Rien ne s’oppose à la nuit, de Delphine de Vigan

Magistral et violent

Rien ne s’oppose à la nuit est un récit autobiographique, intimiste, une confession en forme d’exorcisme. Delphine de Vigan ne se complaît cependant pas dans le narcissisme et nous livre un récit empreint de pudeur et de douceur, quoique chargé de douleur et de tristesse.

RÉSUMÉ :

Entre saga familiale et biographie, Rien ne s’oppose à la nuit nous entraîne en eaux troubles, entre inceste, secrets de famille, dépressions, suicides… A la mort de sa mère, Delphine de Vigan a essayé de reconstituer le puzzle d’une histoire qui, sur plusieurs générations, a semé les graines de la souffrance dont le paroxysme a certainement été atteint par la mère de l’auteur, Lucille, se débattant dans les affres de la maniaco-dépression.

TRAVAIL À FAIRE:
1. Répondez à ces questions à l'aide du texte sur Rien ne s'oppose à la nuit :
(a) Comment le texte qualifie-t-il ce récit dans son premier paragraphe ?
(b) Quel est le prénom de la mère de l'auteur ?
(c) De quel mal cette mère souffrait-elle ?
2. Poursuivez le texte sur Rien ne s'oppose à la nuit à partir de sa dernière phrase, sur le même ton.

Données enregistrées:

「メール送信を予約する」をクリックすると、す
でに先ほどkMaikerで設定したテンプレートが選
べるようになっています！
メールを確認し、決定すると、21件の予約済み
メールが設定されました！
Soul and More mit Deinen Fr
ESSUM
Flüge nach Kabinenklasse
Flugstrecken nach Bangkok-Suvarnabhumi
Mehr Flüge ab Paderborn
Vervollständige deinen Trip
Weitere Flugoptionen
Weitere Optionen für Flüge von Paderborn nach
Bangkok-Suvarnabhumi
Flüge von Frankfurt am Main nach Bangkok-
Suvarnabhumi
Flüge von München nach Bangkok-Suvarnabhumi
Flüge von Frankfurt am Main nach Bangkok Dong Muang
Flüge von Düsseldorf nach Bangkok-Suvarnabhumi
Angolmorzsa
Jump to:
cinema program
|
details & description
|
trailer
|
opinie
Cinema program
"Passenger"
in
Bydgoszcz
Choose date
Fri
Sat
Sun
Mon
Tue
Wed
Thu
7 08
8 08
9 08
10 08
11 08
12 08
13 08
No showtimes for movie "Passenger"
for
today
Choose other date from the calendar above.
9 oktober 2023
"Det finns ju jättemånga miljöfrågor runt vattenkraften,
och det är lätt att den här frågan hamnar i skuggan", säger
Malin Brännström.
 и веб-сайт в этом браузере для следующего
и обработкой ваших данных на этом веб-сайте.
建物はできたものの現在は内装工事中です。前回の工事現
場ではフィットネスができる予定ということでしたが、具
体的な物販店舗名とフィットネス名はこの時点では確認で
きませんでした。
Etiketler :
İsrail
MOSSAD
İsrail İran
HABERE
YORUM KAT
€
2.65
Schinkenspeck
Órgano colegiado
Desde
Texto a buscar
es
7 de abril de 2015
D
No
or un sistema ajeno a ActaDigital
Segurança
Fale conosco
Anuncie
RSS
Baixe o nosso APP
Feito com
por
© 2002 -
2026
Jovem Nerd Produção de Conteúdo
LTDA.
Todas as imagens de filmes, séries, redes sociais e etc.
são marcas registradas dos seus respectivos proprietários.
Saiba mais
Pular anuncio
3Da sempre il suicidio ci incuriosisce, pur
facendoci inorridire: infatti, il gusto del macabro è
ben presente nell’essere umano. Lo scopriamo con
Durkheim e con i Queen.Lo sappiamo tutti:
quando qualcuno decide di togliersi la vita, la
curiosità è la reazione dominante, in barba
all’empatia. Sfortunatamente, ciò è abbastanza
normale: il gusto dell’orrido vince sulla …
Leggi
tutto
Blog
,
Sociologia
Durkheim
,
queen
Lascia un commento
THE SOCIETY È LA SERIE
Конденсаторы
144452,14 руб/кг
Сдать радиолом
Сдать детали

---

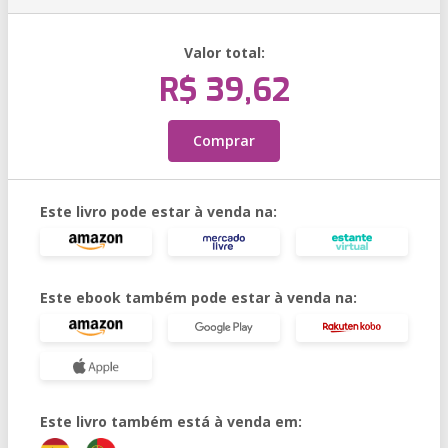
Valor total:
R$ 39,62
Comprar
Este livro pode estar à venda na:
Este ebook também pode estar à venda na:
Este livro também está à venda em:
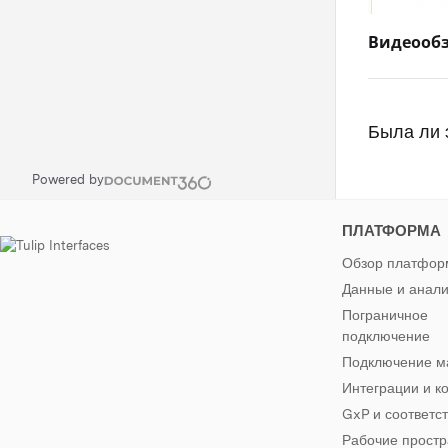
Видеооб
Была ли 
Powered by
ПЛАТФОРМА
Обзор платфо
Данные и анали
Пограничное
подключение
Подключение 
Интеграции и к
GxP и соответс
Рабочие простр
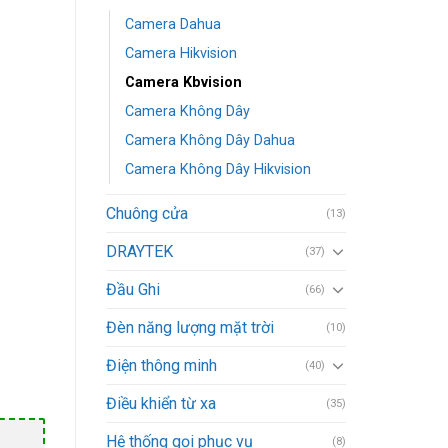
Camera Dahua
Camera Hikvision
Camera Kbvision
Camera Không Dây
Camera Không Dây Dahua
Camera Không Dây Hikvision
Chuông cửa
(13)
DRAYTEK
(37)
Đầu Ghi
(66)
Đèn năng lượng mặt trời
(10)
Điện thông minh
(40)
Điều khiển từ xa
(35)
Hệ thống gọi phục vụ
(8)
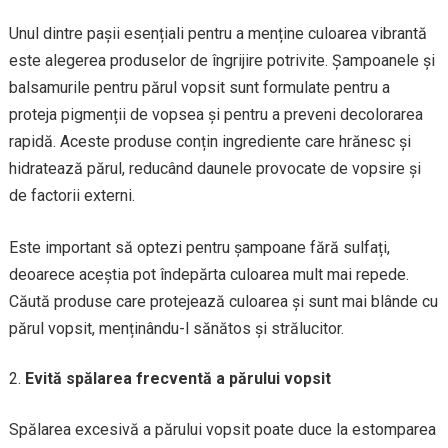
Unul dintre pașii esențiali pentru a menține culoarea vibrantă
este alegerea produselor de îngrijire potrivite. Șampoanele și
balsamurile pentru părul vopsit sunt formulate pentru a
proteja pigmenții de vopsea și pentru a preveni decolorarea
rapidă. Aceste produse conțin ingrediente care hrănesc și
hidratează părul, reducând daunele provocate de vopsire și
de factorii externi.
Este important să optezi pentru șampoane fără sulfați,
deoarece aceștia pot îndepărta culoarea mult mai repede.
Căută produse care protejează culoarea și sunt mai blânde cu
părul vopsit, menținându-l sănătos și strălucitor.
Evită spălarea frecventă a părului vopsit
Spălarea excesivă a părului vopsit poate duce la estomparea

RÉPONSES DANS L'ORDRE:
1.
(a) C'est un récit autobiographique et intimiste, une confession en forme d'exorcisme.
(b) Elle s'appelle Lucille.
(c) Elle souffrait de maniaco-dépression.

2.
MON AVIS : un livre poignant, dérangeant et courageux

Delphine de Vigan possède une prodigieuse maîtrise du verbe et de la formule. Aucun mot n’est superflu, tous concourent à susciter chez le lecteur une palette d’émotions subtiles et palpables. Ce nouvel opus est une pépite littéraire, au style très abouti, sobre, presque poétique.

Décontenancée dans un premier temps par le récit autobiographique alors que les précédents ouvrages étaient des romans, j’ai eu le sentiment que l’auteur erre et louvoie sans but, dans un journal intime dont on se demande où le lecteur va trouver sa place. Après avoir lu Le Chagrin, de Lionel Duroy (que Delphine de Vigan mentionne à plusieurs reprises) et Le roman des Jardin, d’Alexandre Jardin, les premiers chapitres de Rien ne s’oppose à la nuit m’ont paru bien fades.

Et soudain, au détour d’une page, Delphine de Vigan confie que, cette fois, elle ne parvient pas à introduire romance et fiction dans son récit. L’histoire familiale est trop lourde, intime, personnelle et paradoxalement ne lui appartient pas assez pour la dépecer et la façonner comme elle le souhaite. On se laisse alors porter par les mots, et on plonge dans les ténèbres qui rongent cette famille à la dérive tenant avant tout à sauver les apparences.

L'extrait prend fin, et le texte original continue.